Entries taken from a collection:
Content starts

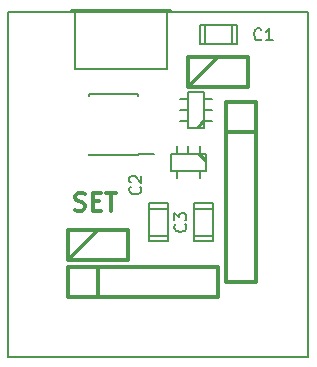
<source format=gbr>
G04 #@! TF.FileFunction,Legend,Top*
%FSLAX46Y46*%
G04 Gerber Fmt 4.6, Leading zero omitted, Abs format (unit mm)*
G04 Created by KiCad (PCBNEW 0.201509251832+6217~30~ubuntu14.04.1-product) date lun 05 ott 2015 22:04:02 CEST*
%MOMM*%
G01*
G04 APERTURE LIST*
%ADD10C,0.100000*%
%ADD11C,0.300000*%
%ADD12C,0.150000*%
%ADD13C,0.127000*%
%ADD14C,0.304800*%
%ADD15C,0.200660*%
%ADD16C,0.200000*%
G04 APERTURE END LIST*
D10*
D11*
X141521429Y-105607143D02*
X141735715Y-105678571D01*
X142092858Y-105678571D01*
X142235715Y-105607143D01*
X142307144Y-105535714D01*
X142378572Y-105392857D01*
X142378572Y-105250000D01*
X142307144Y-105107143D01*
X142235715Y-105035714D01*
X142092858Y-104964286D01*
X141807144Y-104892857D01*
X141664286Y-104821429D01*
X141592858Y-104750000D01*
X141521429Y-104607143D01*
X141521429Y-104464286D01*
X141592858Y-104321429D01*
X141664286Y-104250000D01*
X141807144Y-104178571D01*
X142164286Y-104178571D01*
X142378572Y-104250000D01*
X143021429Y-104892857D02*
X143521429Y-104892857D01*
X143735715Y-105678571D02*
X143021429Y-105678571D01*
X143021429Y-104178571D01*
X143735715Y-104178571D01*
X144164286Y-104178571D02*
X145021429Y-104178571D01*
X144592858Y-105678571D02*
X144592858Y-104178571D01*
D12*
X135890000Y-88900000D02*
X135890000Y-90170000D01*
X161290000Y-90170000D02*
X161290000Y-88900000D01*
X135890000Y-88900000D02*
X161290000Y-88900000D01*
X161290000Y-90170000D02*
X161290000Y-118110000D01*
X161290000Y-118110000D02*
X135890000Y-118110000D01*
X135890000Y-118110000D02*
X135890000Y-90170000D01*
X146855000Y-101000000D02*
X146855000Y-100855000D01*
X142705000Y-101000000D02*
X142705000Y-100855000D01*
X142705000Y-95850000D02*
X142705000Y-95995000D01*
X146855000Y-95850000D02*
X146855000Y-95995000D01*
X146855000Y-101000000D02*
X142705000Y-101000000D01*
X146855000Y-95850000D02*
X142705000Y-95850000D01*
X146855000Y-100855000D02*
X148255000Y-100855000D01*
D13*
X154813000Y-91617800D02*
X154813000Y-89992200D01*
X152527000Y-89992200D02*
X152527000Y-91617800D01*
X152069800Y-89992200D02*
X152069800Y-91617800D01*
X152069800Y-91617800D02*
X155270200Y-91617800D01*
X155270200Y-91617800D02*
X155270200Y-89992200D01*
X155270200Y-89992200D02*
X152069800Y-89992200D01*
X147777200Y-107823000D02*
X149402800Y-107823000D01*
X149402800Y-105537000D02*
X147777200Y-105537000D01*
X149402800Y-105079800D02*
X147777200Y-105079800D01*
X147777200Y-105079800D02*
X147777200Y-108280200D01*
X147777200Y-108280200D02*
X149402800Y-108280200D01*
X149402800Y-108280200D02*
X149402800Y-105079800D01*
X151587200Y-107823000D02*
X153212800Y-107823000D01*
X153212800Y-105537000D02*
X151587200Y-105537000D01*
X153212800Y-105079800D02*
X151587200Y-105079800D01*
X151587200Y-105079800D02*
X151587200Y-108280200D01*
X151587200Y-108280200D02*
X153212800Y-108280200D01*
X153212800Y-108280200D02*
X153212800Y-105079800D01*
D14*
X151130000Y-95250000D02*
X153670000Y-92710000D01*
X156210000Y-95250000D02*
X151130000Y-95250000D01*
X151130000Y-92710000D02*
X156210000Y-92710000D01*
X151130000Y-95250000D02*
X151130000Y-92710000D01*
X156210000Y-92710000D02*
X156210000Y-95250000D01*
X156845000Y-99060000D02*
X154305000Y-99060000D01*
X154305000Y-96520000D02*
X156845000Y-96520000D01*
X156845000Y-96520000D02*
X156845000Y-111760000D01*
X156845000Y-111760000D02*
X154305000Y-111760000D01*
X154305000Y-111760000D02*
X154305000Y-96520000D01*
X143510000Y-110490000D02*
X143510000Y-113030000D01*
X153670000Y-113030000D02*
X140970000Y-113030000D01*
X140970000Y-110490000D02*
X153670000Y-110490000D01*
X140970000Y-113030000D02*
X140970000Y-110490000D01*
X153670000Y-110490000D02*
X153670000Y-113030000D01*
X140970000Y-109855000D02*
X143510000Y-107315000D01*
X146050000Y-109855000D02*
X140970000Y-109855000D01*
X140970000Y-107315000D02*
X146050000Y-107315000D01*
X140970000Y-109855000D02*
X140970000Y-107315000D01*
X146050000Y-107315000D02*
X146050000Y-109855000D01*
D13*
X152463500Y-98005900D02*
X151815800Y-98653600D01*
X152463500Y-98158300D02*
X151968200Y-98653600D01*
X151066500Y-97155000D02*
X150406100Y-97155000D01*
X151066500Y-96202500D02*
X150406100Y-96202500D01*
X151066500Y-98107500D02*
X150406100Y-98107500D01*
X152463500Y-97155000D02*
X153123900Y-97155000D01*
X152463500Y-96202500D02*
X153123900Y-96202500D01*
X152463500Y-98107500D02*
X153123900Y-98107500D01*
X151066500Y-98653600D02*
X151066500Y-95656400D01*
X151066500Y-95656400D02*
X152463500Y-95656400D01*
X152463500Y-95656400D02*
X152463500Y-98653600D01*
X152463500Y-98653600D02*
X151066500Y-98653600D01*
X151980900Y-100901500D02*
X152628600Y-101549200D01*
X152133300Y-100901500D02*
X152628600Y-101396800D01*
X150177500Y-102298500D02*
X150177500Y-102958900D01*
X152082500Y-102298500D02*
X152082500Y-102958900D01*
X151130000Y-100901500D02*
X151130000Y-100241100D01*
X150177500Y-100901500D02*
X150177500Y-100241100D01*
X152082500Y-100901500D02*
X152082500Y-100241100D01*
X152628600Y-102298500D02*
X149631400Y-102298500D01*
X149631400Y-102298500D02*
X149631400Y-100901500D01*
X149631400Y-100901500D02*
X152628600Y-100901500D01*
X152628600Y-100901500D02*
X152628600Y-102298500D01*
D15*
X149616160Y-88806020D02*
X141213840Y-88806020D01*
X149616160Y-88704420D02*
X141213840Y-88704420D01*
X141213840Y-88704420D02*
X141213840Y-88905080D01*
X141213840Y-88905080D02*
X149616160Y-88905080D01*
X149616160Y-88905080D02*
X149616160Y-88704420D01*
X149313900Y-88704420D02*
X149313900Y-93705680D01*
X149313900Y-93705680D02*
X141516100Y-93705680D01*
X141516100Y-93705680D02*
X141516100Y-88704420D01*
D16*
X157313334Y-91162143D02*
X157265715Y-91209762D01*
X157122858Y-91257381D01*
X157027620Y-91257381D01*
X156884762Y-91209762D01*
X156789524Y-91114524D01*
X156741905Y-91019286D01*
X156694286Y-90828810D01*
X156694286Y-90685952D01*
X156741905Y-90495476D01*
X156789524Y-90400238D01*
X156884762Y-90305000D01*
X157027620Y-90257381D01*
X157122858Y-90257381D01*
X157265715Y-90305000D01*
X157313334Y-90352619D01*
X158265715Y-91257381D02*
X157694286Y-91257381D01*
X157980000Y-91257381D02*
X157980000Y-90257381D01*
X157884762Y-90400238D01*
X157789524Y-90495476D01*
X157694286Y-90543095D01*
X147042143Y-103671666D02*
X147089762Y-103719285D01*
X147137381Y-103862142D01*
X147137381Y-103957380D01*
X147089762Y-104100238D01*
X146994524Y-104195476D01*
X146899286Y-104243095D01*
X146708810Y-104290714D01*
X146565952Y-104290714D01*
X146375476Y-104243095D01*
X146280238Y-104195476D01*
X146185000Y-104100238D01*
X146137381Y-103957380D01*
X146137381Y-103862142D01*
X146185000Y-103719285D01*
X146232619Y-103671666D01*
X146232619Y-103290714D02*
X146185000Y-103243095D01*
X146137381Y-103147857D01*
X146137381Y-102909761D01*
X146185000Y-102814523D01*
X146232619Y-102766904D01*
X146327857Y-102719285D01*
X146423095Y-102719285D01*
X146565952Y-102766904D01*
X147137381Y-103338333D01*
X147137381Y-102719285D01*
X150852143Y-106846666D02*
X150899762Y-106894285D01*
X150947381Y-107037142D01*
X150947381Y-107132380D01*
X150899762Y-107275238D01*
X150804524Y-107370476D01*
X150709286Y-107418095D01*
X150518810Y-107465714D01*
X150375952Y-107465714D01*
X150185476Y-107418095D01*
X150090238Y-107370476D01*
X149995000Y-107275238D01*
X149947381Y-107132380D01*
X149947381Y-107037142D01*
X149995000Y-106894285D01*
X150042619Y-106846666D01*
X149947381Y-106513333D02*
X149947381Y-105894285D01*
X150328333Y-106227619D01*
X150328333Y-106084761D01*
X150375952Y-105989523D01*
X150423571Y-105941904D01*
X150518810Y-105894285D01*
X150756905Y-105894285D01*
X150852143Y-105941904D01*
X150899762Y-105989523D01*
X150947381Y-106084761D01*
X150947381Y-106370476D01*
X150899762Y-106465714D01*
X150852143Y-106513333D01*
M02*

</source>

Content ends

Print once more, exactly, the lines that start at the top of the records above and end at the line with "X141521429Y-104464286D01*", skipping all pictures.

<source format=gbr>
G04 #@! TF.FileFunction,Legend,Top*
%FSLAX46Y46*%
G04 Gerber Fmt 4.6, Leading zero omitted, Abs format (unit mm)*
G04 Created by KiCad (PCBNEW 0.201509251832+6217~30~ubuntu14.04.1-product) date lun 05 ott 2015 22:04:02 CEST*
%MOMM*%
G01*
G04 APERTURE LIST*
%ADD10C,0.100000*%
%ADD11C,0.300000*%
%ADD12C,0.150000*%
%ADD13C,0.127000*%
%ADD14C,0.304800*%
%ADD15C,0.200660*%
%ADD16C,0.200000*%
G04 APERTURE END LIST*
D10*
D11*
X141521429Y-105607143D02*
X141735715Y-105678571D01*
X142092858Y-105678571D01*
X142235715Y-105607143D01*
X142307144Y-105535714D01*
X142378572Y-105392857D01*
X142378572Y-105250000D01*
X142307144Y-105107143D01*
X142235715Y-105035714D01*
X142092858Y-104964286D01*
X141807144Y-104892857D01*
X141664286Y-104821429D01*
X141592858Y-104750000D01*
X141521429Y-104607143D01*
X141521429Y-104464286D01*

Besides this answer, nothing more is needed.